But where today’s article differs from much of the rest of Cooper’s oeuvre is the basis by which he launches the latest assault. Most of Cooper’s anti-NSA assaults come from an ethical or philosophical platform. Today, he cites the inherent risk the NSA presents to Silicon Valley, American tech companies, and the economy as a whole:

“A new story from the computer security firm Kaspersky reveals new ways in which the NSA is compromising American hardware. … The Kaspersky report details how the ‘Equation Group,’ associated with the people who coded the Stuxnet worm that attacked Iranian nuclear facilities and other targets, have been executing extremely sophisticated cyberattacks around the globe.”

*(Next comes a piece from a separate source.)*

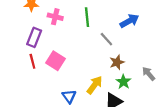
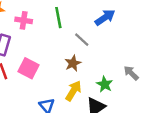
brown star: (117, 62) -> (73, 63), moved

“The Equation Group” is the source of several major forms of malware that effectively turn personal computers and smartphones made by American companies into spyboxes. Cooper notes that Reuters has confirmed the Equation Group to be the NSA disguised in little more than a prosthetic nose and fake mustache. When you consider the impact this could have on foreign markets, the apparent risks to American tech companies become apparent:

“This ought to be hugely alarming for American technology companies. Protectionism is always a political temptation. If I were a Chinese high-tech equipment manufacturer, I’d be howling for American products to be banned from the country altogether. The argument may be opportunistic, but let’s face it: better to have local industries produce lower-quality iPhone knockoffs than risk half the citizenry walking around with an NSA periscope.”